Secret history
A key bone of contention for Pullman is the issue of authority, which is of course why Pullman gives God the title of ‘The Authority’. There is a sense in which the Authority and the Magisterium are just manifestations of misused power. But given Pullman’s comments quoted above, it seems clear that he does have religion – rather than authority generally – in his sights. The Authority’s title distances him in the reader’s mind from the Christian God; it doesn’t feel like Pullman is talking about the same being. But in case we fail to make the connection, Balthamos spells it out:
The Authority, God, the Creator, the Lord, Yahweh, EI, Adonai, the King, the Father, the Almighty – those were all names he gave himself. He was never the creator. He was an angel like ourselves – the first angel, true, the most powerful, but he was formed of Dust as we are. (AS p.33)
How can ‘God’ be an angel? In Pullman’s underlying ‘creation myth’, matter became conscious of itself and generated Dust. Some of it ‘condensed’ into the first angel – a being of pure Dust. This new being was fully conscious, and when he began to see other angels condensing out of the Dust he realised what an opportunity he had. Since he came first, he could tell the subsequent angels that he was God and had created them. The angels loved and obeyed him, but the Sophia (Wisdom), the youngest and most beautiful angel, discovered the truth about the Authority who subsequently expelled her. There was an angelic rebellion, but the Authority defeated it and imprisoned the rebels in one of the many worlds. The Sophia told them about the Authority’s lies to human beings (and conscious beings in other worlds), and the rebels escaped to bring enlightenment, wisdom and full consciousness to the poor creatures under the Authority’s rule.

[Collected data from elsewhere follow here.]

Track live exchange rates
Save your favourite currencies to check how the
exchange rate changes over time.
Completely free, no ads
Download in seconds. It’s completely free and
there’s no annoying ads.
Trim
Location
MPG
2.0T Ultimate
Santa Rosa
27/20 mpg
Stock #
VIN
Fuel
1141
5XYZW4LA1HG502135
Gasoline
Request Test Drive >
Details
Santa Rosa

This myth draws heavily on second century Gnosticism, but also inverts it. Gnosticism is all about gnosis – knowledge, in particular secret, esoteric knowledge open only to a privileged few. For the early Gnostics, the secret knowledge about reality was that the world was not created by God, but by an evil Demiurge (a lesser or false god); the true God is unreachable and unknowable. The Gnostics believed that matter is essentially evil, but Sophia, one of the angelic beings, managed to put a spark of true spiritual nature (pneuma) into human beings. Pullman doesn’t believe this but sees it as a good story with ‘immense explanatory power: it offers to explain why we feel . . . exiled in this world, alienated from joy and meaningfulness and the true connection we feel we must have with the universe.’[5] Where Pullman turns this on its head is in the attitude towards the phsyical. Gnosticism sees it as evil; Pullman sees it as something to be enjoyed and celebrated.

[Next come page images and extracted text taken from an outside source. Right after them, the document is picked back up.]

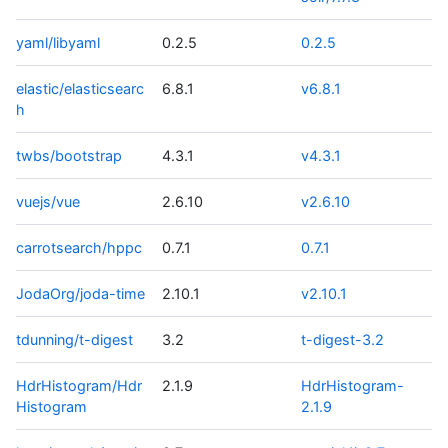
yaml/libyaml
0.2.5
0.2.5
elastic/elasticsearc
6.8.1
v6.8.1
h
twbs/bootstrap
4.3.1
v4.3.1
vuejs/vue
2.6.10
v2.6.10
carrotsearch/hppc
0.7.1
0.7.1
JodaOrg/joda-time
2.10.1
v2.10.1
tdunning/t-digest
3.2
t-digest-3.2
HdrHistogram/Hdr
2.1.9
HdrHistogram-
Histogram
2.1.9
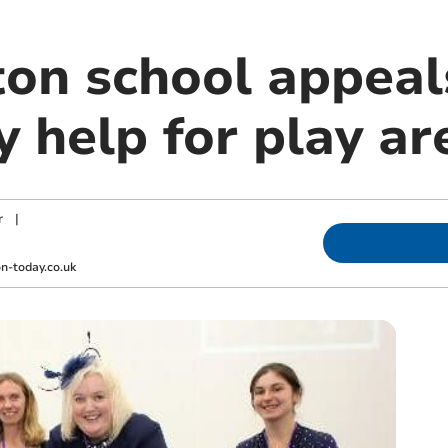
n school appeals
 help for play ar
r
|
-today.co.uk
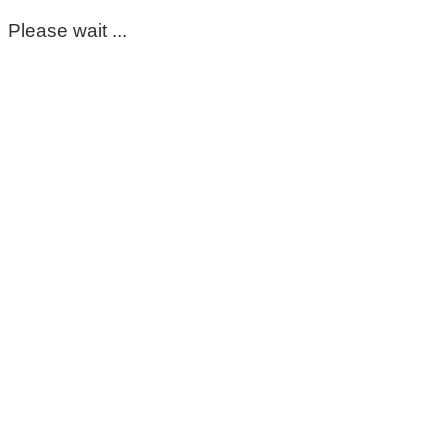
Please wait ...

Pullman’s myth also draws on Paradise Lost’s angelic war, Satan’s escape from his prison, and his tempting of Adam and Eve. By recasting God as the demiurge impostor, Pullman transforms him into the bad guy, and casts the rebels (including the Sophia) as the good guys. On this view, the Fall is a good thing (see chapters 10 and 11). This is an ideal scenario for Pullman: a materialist universe which has found its own wisdom fighting off the deceptions and impositions of a ‘god’ who is really nothing of the sort. Archbishop Rowan Williams points out that:
Someone [the demiurge or the Authority] is trying to pull the wool over your eyes . . . and wisdom is an unmasking . . . If you have a view of God which makes God internal to the universe, that's what happens.[6]
Williams is saying that if you see God merely as part of the physical universe, then you automatically see him as a deceiver. The historically orthodox Christian understanding of God and the universe only works if God is transcendent.